American Society for Testing & Materials v. UpCodes, Inc., Case No. 24-2965 (3d Cir. 2026).

A platform's republication of copyrighted technical standards incorporated by reference into law constitutes transformative fair use because the platform's purpose – making the law freely accessible to the public – is fundamentally distinct from the standard-development organization's purpose of disseminating current industry best practices.

 

Geneva Enterprises, LLC v. Chavez, Case No. 25-1469 (4th Cir. 2026).

A court of appeals lacks appellate jurisdiction under § 16 of the Federal Arbitration Act to review a district court order that, in substance, maintained a previously imposed stay of proceedings pending arbitration and directed the parties to arbitrate, regardless of whether that order was nominally framed as a denial of a renewed motion to compel arbitration.

 

In re: Google, L.L.C., Case No. 25-40788 (5th Cir. 2026).

A district court commits a clear abuse of discretion in denying transfer under 28 U.S.C. § 1404(a) when it allows the most speculative Volkswagen factor – court congestion – to singlehandedly defeat transfer despite all other factors weighing in favor of or being neutral toward transfer.

 

Young v. Happy Money, Inc. (In re: Young), Case No. 25-6011 (B.A.P. 8th Cir. 2026).

Even if it is a spouse, a non-attorney joint debtor may not represent, advocate for, or provide legal counsel to the other joint debtor in a bankruptcy proceeding that relates solely to that other debtor's individual debt and alleged automatic stay violations, as doing so constitutes the unauthorized practice of law under applicable state law.

 

Arizona Mining Reform Coalition v. United States Forest Service, Case No. 25-5185 (9th Cir. 2026).
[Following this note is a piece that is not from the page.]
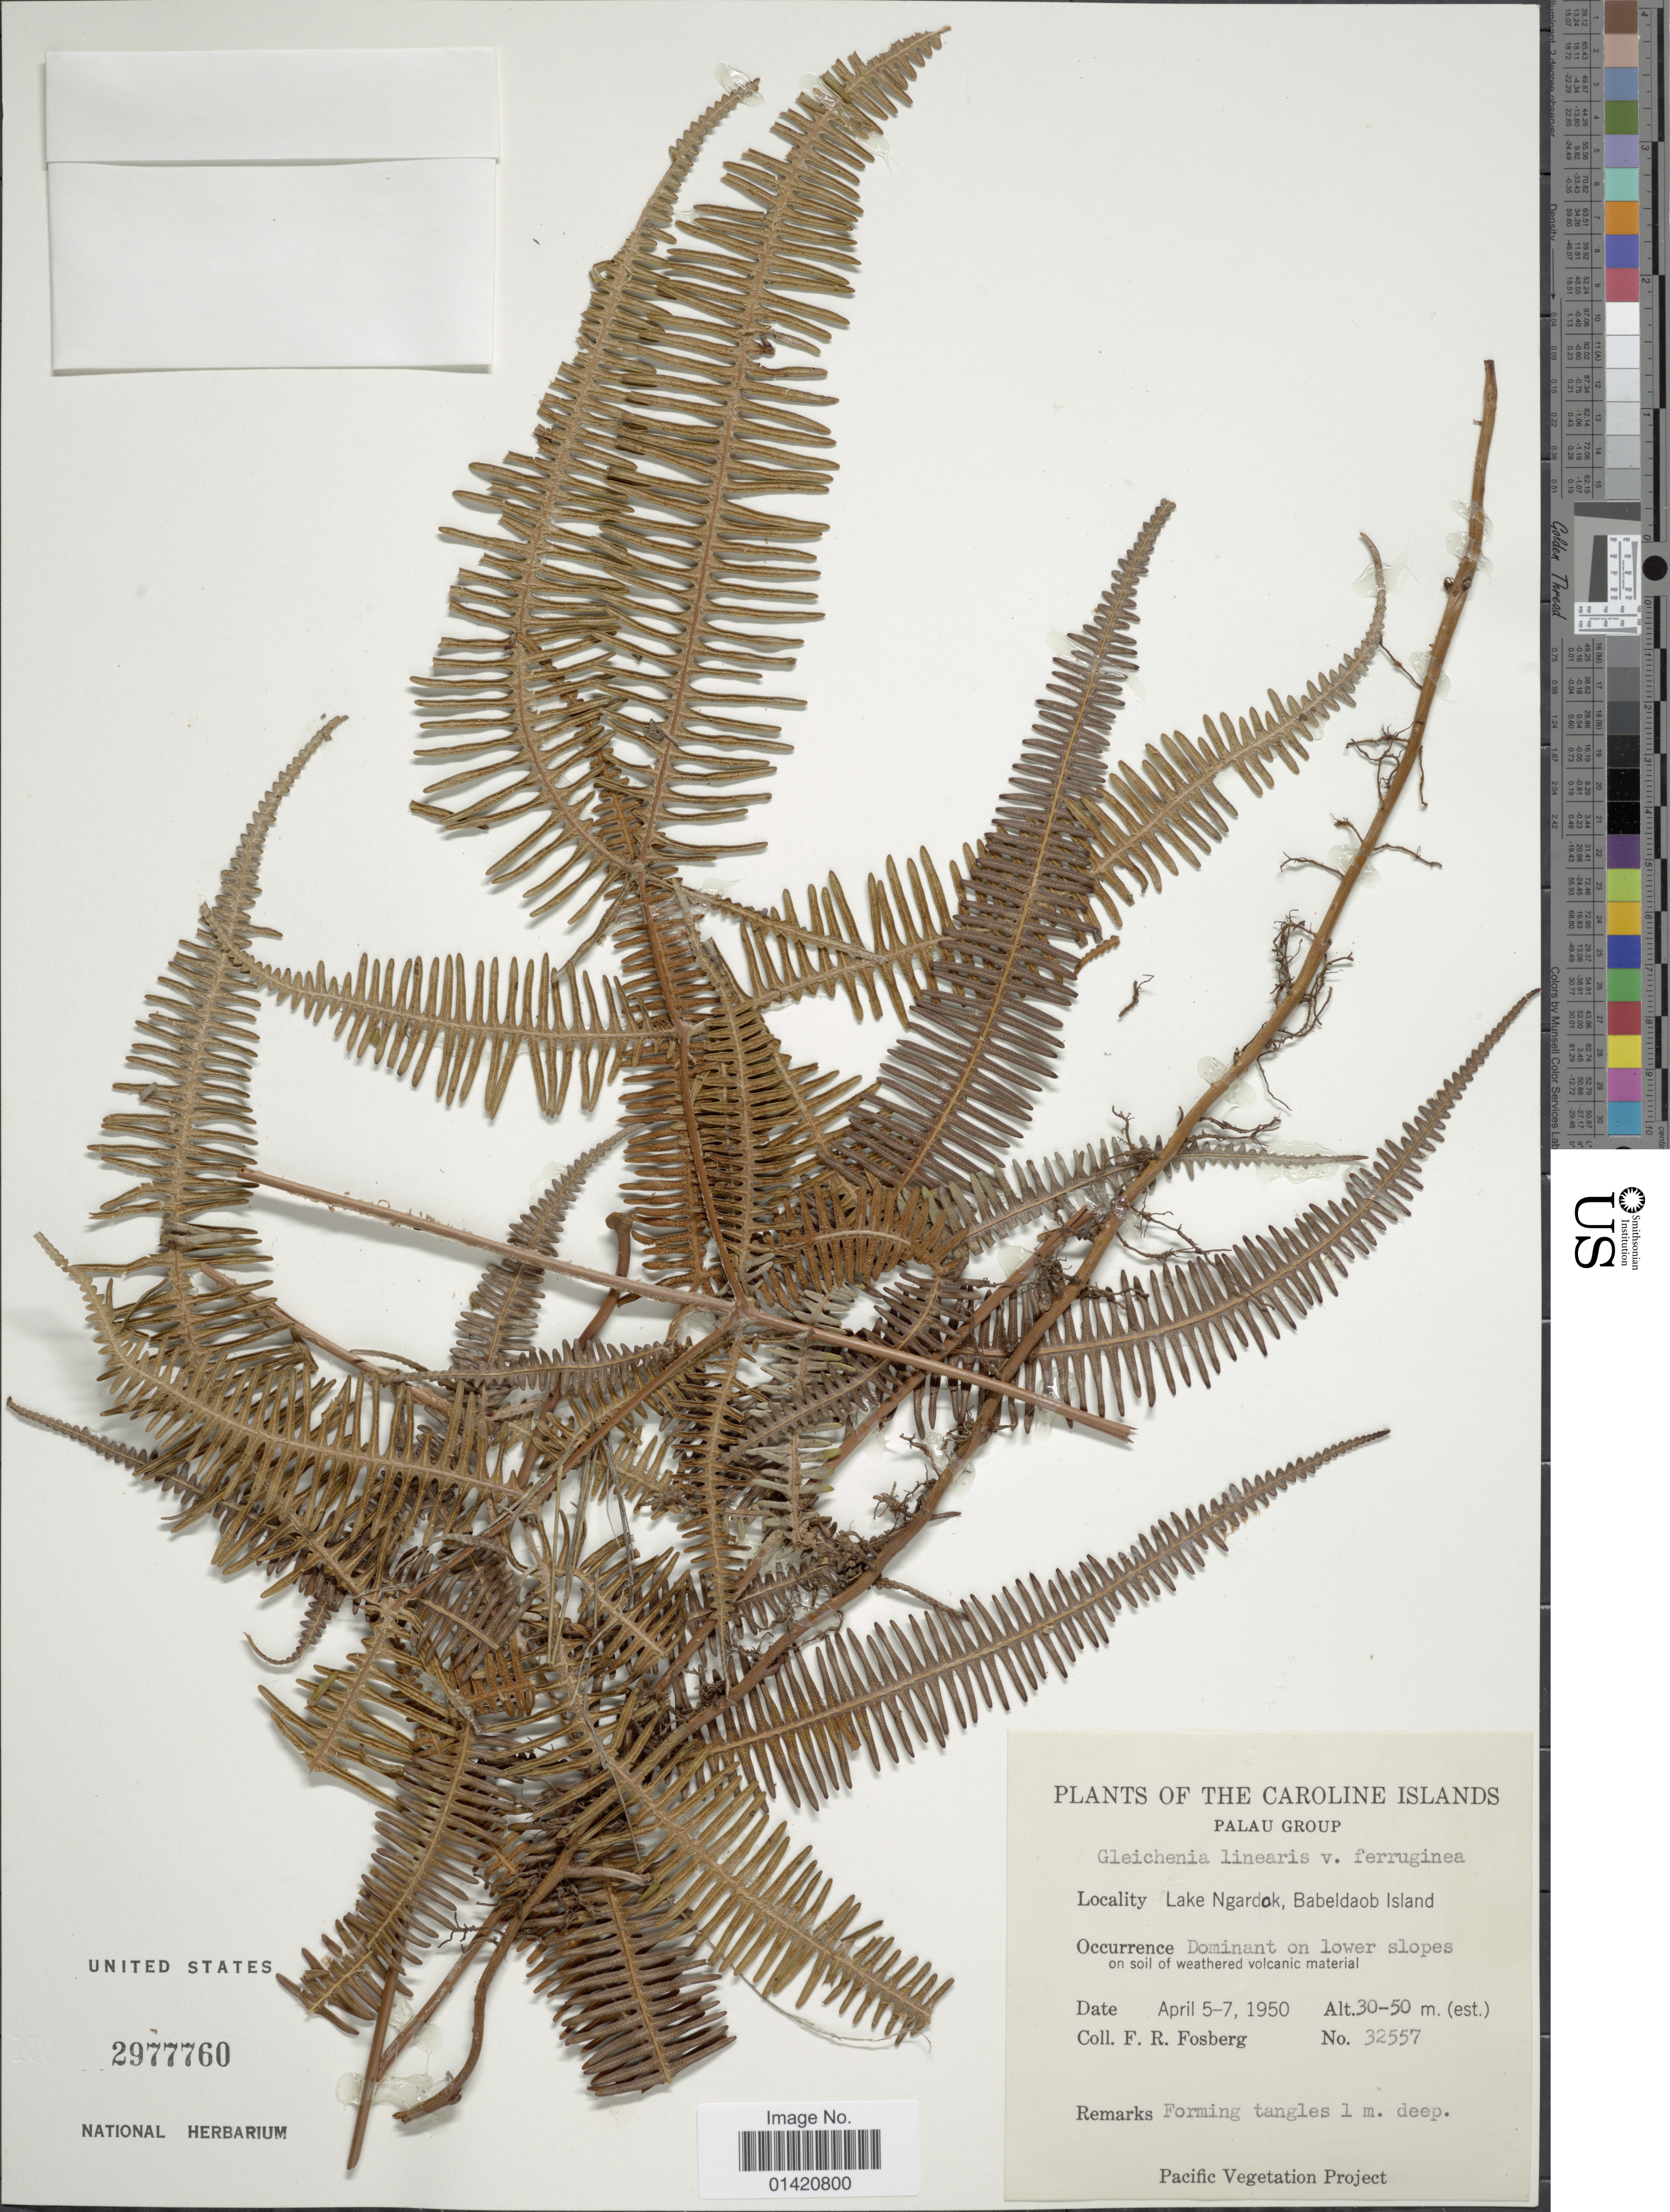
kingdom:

Plaintiffs challenging a congressionally mandated federal land exchange fail to establish a likelihood of success on the merits under the Land Exchange Act, NEPA, the NHPA, and RFRA when they cannot show that the appraisal, environmental impact statement, or tribal consultation process was unlawful.

 

Olson v. FCA US, LLC, Case No. 24-6527 (9th Cir. 2026).

A non-signatory automobile manufacturer cannot enforce a delegation clause in an arbitration agreement between a consumer and a car dealership to compel the consumer to arbitrate arbitrability because the delegation clause applies only to the contracting parties, and there is no clear and unmistakable evidence that the consumer agreed to arbitrate threshold questions with third parties.